Tomalin notes that many women and members of minority groups face sustained anonymous abuse simply for maintaining a public online presence. That harassment can deter under-represented groups from participating in public life, reducing diversity where representation is already needed.
Prominent figures have warned about the effects of pervasive online abuse. In public statements, some leaders have linked unchecked hate speech to broader risks for democratic discourse, while platform executives have argued about where to draw the line between protection and free expression.
The Cambridge team positions quarantining as a middle ground between permitting all speech and heavy-handed censorship. Crucially, the system returns decision-making power to the individual recipient rather than placing it solely with corporations or governments.
“Our system will flag when you should be careful, but it’s always your call. It doesn’t stop people posting or viewing what they like, but it gives much-needed control to those being inundated with hate.”
Earlier detection algorithms achieved around 60% accuracy — only marginally better than chance. Tomalin’s lab reports improving that figure to roughly 80% and expects further gains as mathematical models and training data advance.
Ullman continues to expand the training dataset with verified examples of hateful content so the algorithms can refine their confidence scores. Those scores would determine whether a message is quarantined and how it appears on the Hate O’Meter; users could adjust sensitivity settings to match their personal tolerance.
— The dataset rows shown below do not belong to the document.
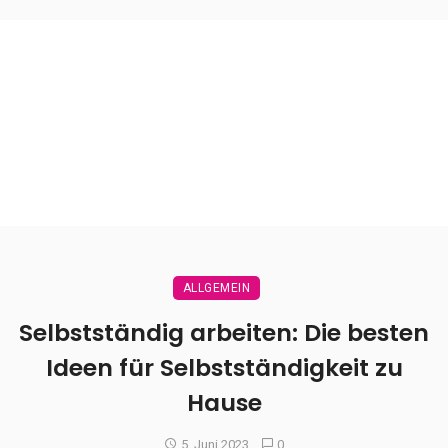
ALLGEMEIN
Selbstständig arbeiten: Die besten
Ideen für Selbstständigkeit zu
Hause
5. Juni 2023
0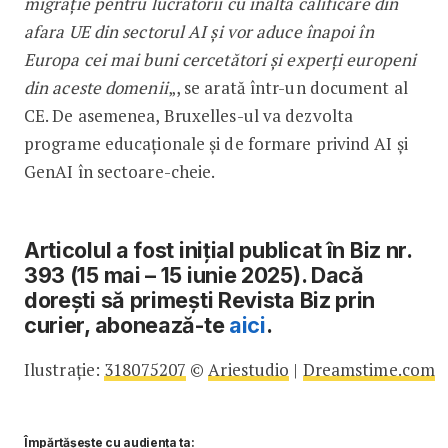
migrație pentru lucrătorii cu înaltă calificare din
afara UE din sectorul AI și vor aduce înapoi în
Europa cei mai buni cercetători și experți europeni
din aceste domenii
„, se arată într-un document al
CE. De asemenea, Bruxelles-ul va dezvolta
programe educaționale și de formare privind AI și
GenAI în sectoare-cheie.
Articolul a fost inițial publicat în Biz nr.
393 (15 mai – 15 iunie 2025). Dacă
dorești să primești Revista Biz prin
curier, abonează-te
aici
.
Ilustrație:
318075207
©
Ariestudio
|
Dreamstime.com
Împărtășește cu audiența ta: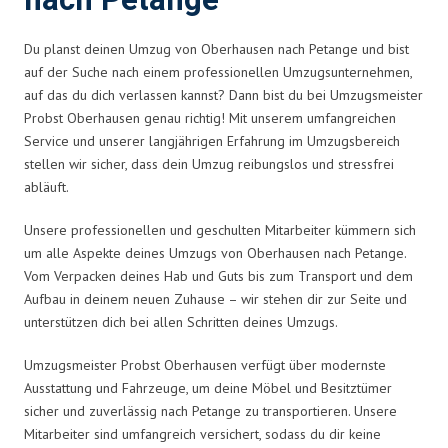
nach Petange
Du planst deinen Umzug von Oberhausen nach Petange und bist
auf der Suche nach einem professionellen Umzugsunternehmen,
auf das du dich verlassen kannst? Dann bist du bei Umzugsmeister
Probst Oberhausen genau richtig! Mit unserem umfangreichen
Service und unserer langjährigen Erfahrung im Umzugsbereich
stellen wir sicher, dass dein Umzug reibungslos und stressfrei
abläuft.
Unsere professionellen und geschulten Mitarbeiter kümmern sich
um alle Aspekte deines Umzugs von Oberhausen nach Petange.
Vom Verpacken deines Hab und Guts bis zum Transport und dem
Aufbau in deinem neuen Zuhause – wir stehen dir zur Seite und
unterstützen dich bei allen Schritten deines Umzugs.
Umzugsmeister Probst Oberhausen verfügt über modernste
Ausstattung und Fahrzeuge, um deine Möbel und Besitztümer
sicher und zuverlässig nach Petange zu transportieren. Unsere
Mitarbeiter sind umfangreich versichert, sodass du dir keine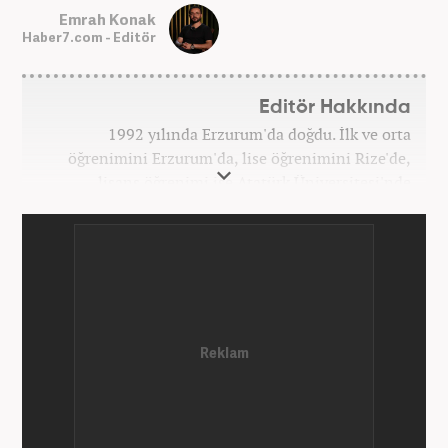
Emrah Konak
Haber7.com - Editör
Editör Hakkında
1992 yılında Erzurum'da doğdu. İlk ve orta
öğrenimini Erzurum'da, lise öğrenimini Rize'de,
lisans öğrenimi ise Atatürk Üniversitesi'nde
tamamladı. Halihazırda Nevşehir Hacı Bektaş
Üniversitesi'nde yüksek lisans öğrenimine devam
ediyor. Meslek hayatına 2015 yılında başlayıp birçok
haber sitesi ve televizyon kanalında farklı
pozisyonlarda görev aldı. Şu an meslek hayatına
haber7.com'da "Editör" olarak devam ediyor.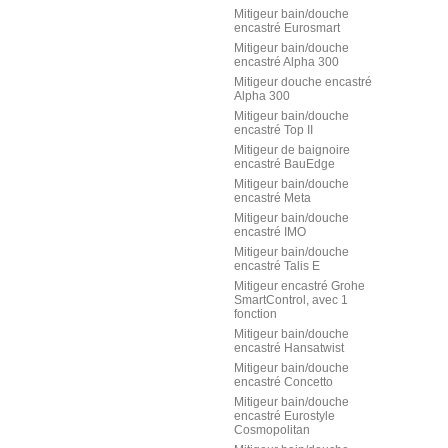
Mitigeur bain/douche
encastré Eurosmart
Mitigeur bain/douche
encastré Alpha 300
Mitigeur douche encastré
Alpha 300
Mitigeur bain/douche
encastré Top II
Mitigeur de baignoire
encastré BauEdge
Mitigeur bain/douche
encastré Meta
Mitigeur bain/douche
encastré IMO
Mitigeur bain/douche
encastré Talis E
Mitigeur encastré Grohe
SmartControl, avec 1
fonction
Mitigeur bain/douche
encastré Hansatwist
Mitigeur bain/douche
encastré Concetto
Mitigeur bain/douche
encastré Eurostyle
Cosmopolitan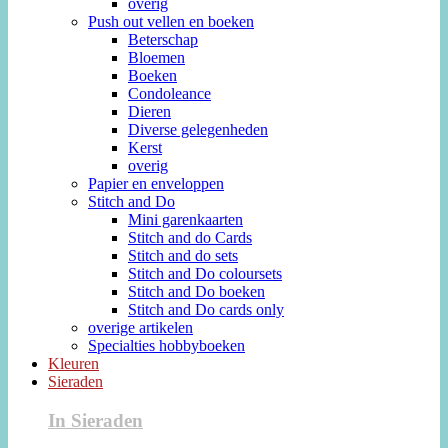
overig
Push out vellen en boeken
Beterschap
Bloemen
Boeken
Condoleance
Dieren
Diverse gelegenheden
Kerst
overig
Papier en enveloppen
Stitch and Do
Mini garenkaarten
Stitch and do Cards
Stitch and do sets
Stitch and Do coloursets
Stitch and Do boeken
Stitch and Do cards only
overige artikelen
Specialties hobbyboeken
Kleuren
Sieraden
In Sieraden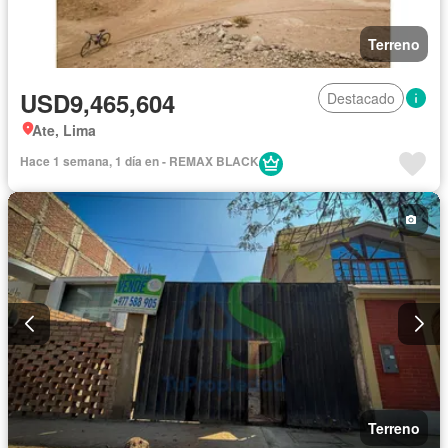
Terreno
USD9,465,604
Destacado
Ate, Lima
Hace 1 semana, 1 día en - REMAX BLACK
Terreno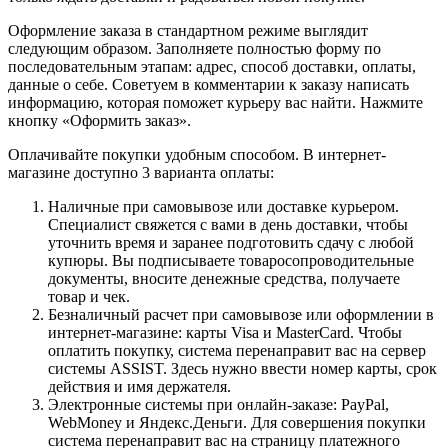
Оформление заказа в стандартном режиме выглядит
следующим образом. Заполняете полностью форму по
последовательным этапам: адрес, способ доставки, оплаты,
данные о себе. Советуем в комментарии к заказу написать
информацию, которая поможет курьеру вас найти. Нажмите
кнопку «Оформить заказ».
Оплачивайте покупки удобным способом. В интернет-
магазине доступно 3 варианта оплаты:
Наличные при самовывозе или доставке курьером.
Специалист свяжется с вами в день доставки, чтобы
уточнить время и заранее подготовить сдачу с любой
купюры. Вы подписываете товаросопроводительные
документы, вносите денежные средства, получаете
товар и чек.
Безналичный расчет при самовывозе или оформлении в
интернет-магазине: карты Visa и MasterCard. Чтобы
оплатить покупку, система перенаправит вас на сервер
системы ASSIST. Здесь нужно ввести номер карты, срок
действия и имя держателя.
Электронные системы при онлайн-заказе: PayPal,
WebMoney и Яндекс.Деньги. Для совершения покупки
система перенаправит вас на страницу платежного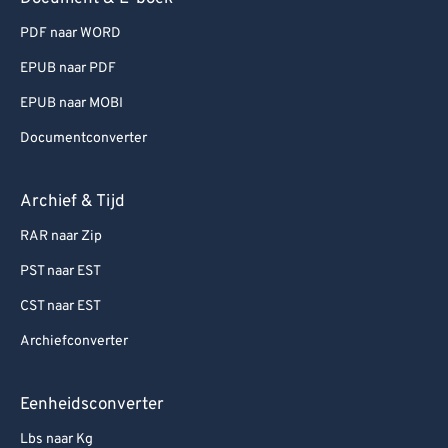
PDF naar WORD
EPUB naar PDF
EPUB naar MOBI
Documentconverter
Archief & Tijd
RAR naar Zip
PST naar EST
CST naar EST
Archiefconverter
Eenheidsconverter
Lbs naar Kg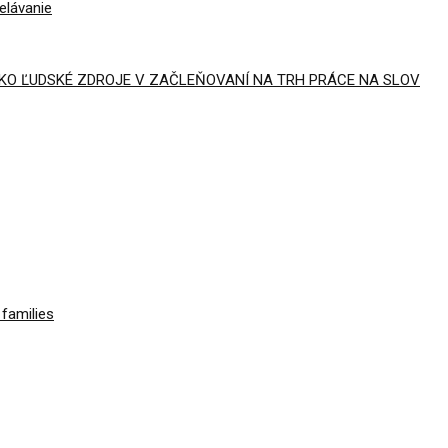
elávanie
AKO ĽUDSKÉ ZDROJE V ZAČLEŇOVANÍ NA TRH PRÁCE NA SLOV
families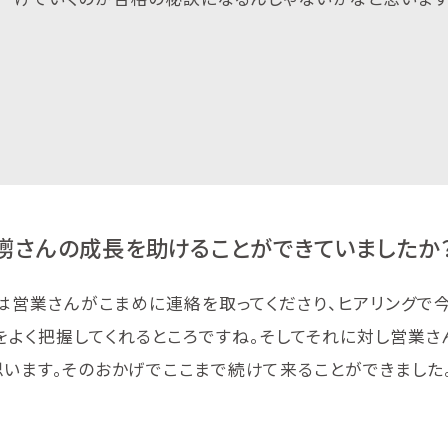
彅さんの成長を助けることができていましたか
ろは営業さんがこまめに連絡を取ってくださり、ヒアリングで
をよく把握してくれるところですね。そしてそれに対し営業さ
思います。そのおかげでここまで続けて来ることができました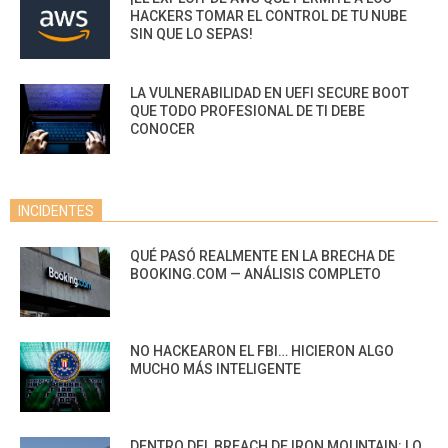
HACKERS TOMAR EL CONTROL DE TU NUBE
SIN QUE LO SEPAS!
LA VULNERABILIDAD EN UEFI SECURE BOOT
QUE TODO PROFESIONAL DE TI DEBE
CONOCER
INCIDENTES
QUÉ PASÓ REALMENTE EN LA BRECHA DE
BOOKING.COM — ANÁLISIS COMPLETO
NO HACKEARON EL FBI… HICIERON ALGO
MUCHO MÁS INTELIGENTE
DENTRO DEL BREACH DE IRON MOUNTAIN: LO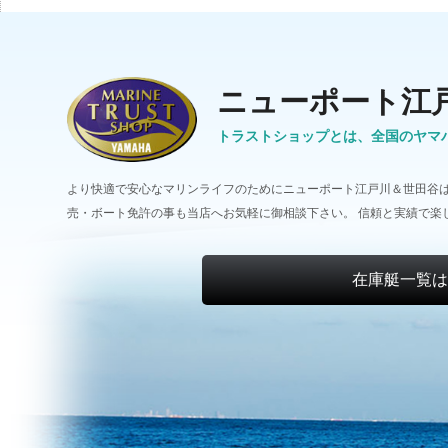
ニューポート江
トラストショップとは、全国のヤマ
より快適で安心なマリンライフのためにニューポート江戸川＆世田谷は
売・ボート免許の事も当店へお気軽に御相談下さい。 信頼と実績で楽
在庫艇一覧は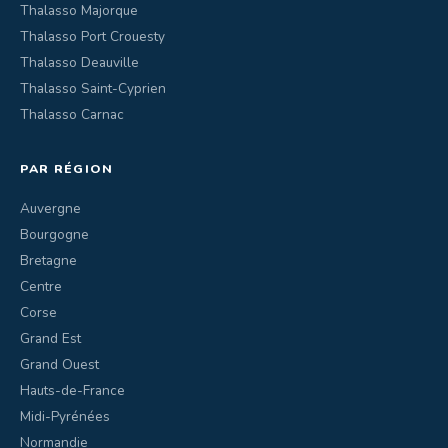
Thalasso Majorque
Thalasso Port Crouesty
Thalasso Deauville
Thalasso Saint-Cyprien
Thalasso Carnac
PAR RÉGION
Auvergne
Bourgogne
Bretagne
Centre
Corse
Grand Est
Grand Ouest
Hauts-de-France
Midi-Pyrénées
Normandie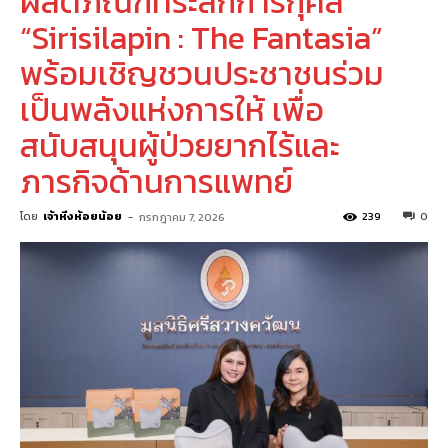
ผลิตภัณฑ์ที่ระลึกการกุศล
“Sirisilapin : The Fantasia”
พร้อมเชิญชวนประชาชนร่วม
เป็นพลังแห่งการให้ เพื่อ
สนับสนุนผู้ป่วยยากไร้และ
ภารกิจด้านการแพทย์
โดย
เจ้าหิ่งห้อยน้อย
-
239
0
กรกฎาคม 7, 2026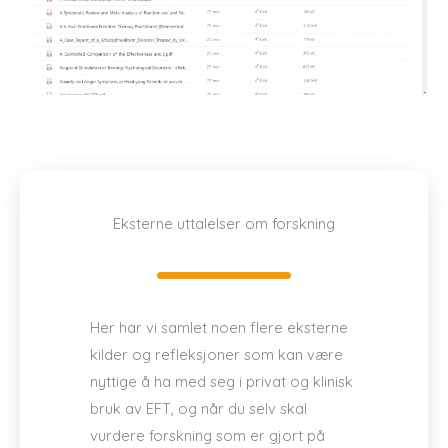
Eksterne uttalelser om forskning
Her har vi samlet noen flere eksterne
kilder og refleksjoner som kan være
nyttige å ha med seg i privat og klinisk
bruk av EFT, og når du selv skal
vurdere forskning som er gjort på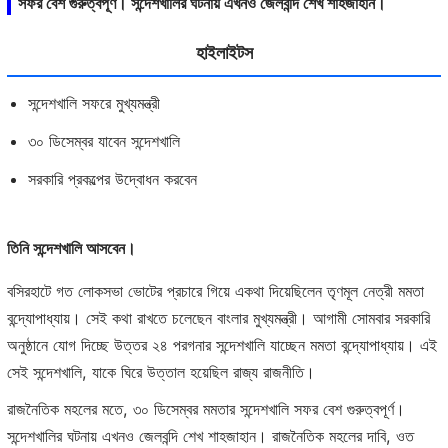
সফর বেশ গুরুত্বপূর্ণ। সন্দেশখালির ঘটনায় এখনও জেলবন্দি শেখ শাহজাহান।
হাইলাইটস
সন্দেশখালি সফরে মুখ্যমন্ত্রী
৩০ ডিসেম্বর যাবেন সন্দেশখালি
সরকারি প্রকল্পের উদ্বোধন করবেন
তিনি সন্দেশখালি আসবেন।
বসিরহাটে গত লোকসভা ভোটের প্রচারে গিয়ে একথা দিয়েছিলেন তৃণমূল নেত্রী মমতা
বন্দ্যোপাধ্যায়। সেই কথা রাখতে চলেছেন বাংলার মুখ্যমন্ত্রী। আগামী সোমবার সরকারি
অনুষ্ঠানে যোগ দিচ্ছে উত্তর ২৪ পরগনার সন্দেশখালি যাচ্ছেন মমতা বন্দ্যোপাধ্যায়। এই
সেই সন্দেশখালি, যাকে ঘিরে উত্তাল হয়েছিল রাজ্য রাজনীতি।
রাজনৈতিক মহলের মতে, ৩০ ডিসেম্বর মমতার সন্দেশখালি সফর বেশ গুরুত্বপূর্ণ।
সন্দেশখালির ঘটনায় এখনও জেলবন্দি শেখ শাহজাহান। রাজনৈতিক মহলের দাবি, ওত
Consider a word like “bitch,” which can be a misogynistic slur or a neutral term in other contexts (for example, dog breeding). The system analyzes syntactic position, surrounding words and semantic relations to judge whether the usage is abusive. Beyond single keywords, the classifiers examine whole sentence structures and additional sociolinguistic cues such as user profiles and posting histories to improve reliability.
“Automated quarantines that include guidance on the strength of hateful content can empower recipients and reduce the poisoning of our online conversations,” Tomalin added.
The team, based at Cambridge’s Centre for Research into Arts, Humanities and Social Sciences (CRASSH), acknowledges the project will fuel an ongoing arms race: as defenses improve, those intent on spreading hate will adapt their tactics, much like cybercriminals do with malware.
Researchers are also examining “counter-speech” — how people respond to hate — and plan to inform debates about designing virtual assistants and automated agents to respond appropriately to threats and intimidation.
Funding: The project received support from the International Foundation for the Humanities and Social Change.
Source:
University of Cambridge
Media Contacts:
Fred Lewsey – University of Cambridge
Image Source:
The image is in the public domain.
Original Research: Open access
“Quarantining online hate speech: technical and ethical perspectives” — Stefanie Ullmann & Marcus Tomalin. Ethics and Information Technology. doi: 10.1007/s10676-019-09516-z.
Abstract
Quarantining online hate speech: technical and ethical perspectives
This paper explores quarantining as an ethical strategy to limit the spread of hate speech across social media. Today, platforms typically remove offensive posts only after users complain and human moderators review them, which means recipients may already have been harmed. This reactive model also raises concerns about freedom of expression because it places censorship decisions in the hands of service providers. Emerging automatic hate speech detectors offer new options. Anticipating improvements in these systems, the authors propose treating suspected hate speech like malicious software: automatically classifying and temporarily quarantining harmful posts so that recipients receive alerts rather than immediate exposure. The quarantining framework aims to strike a more justifiable balance between free expression and protection from harm.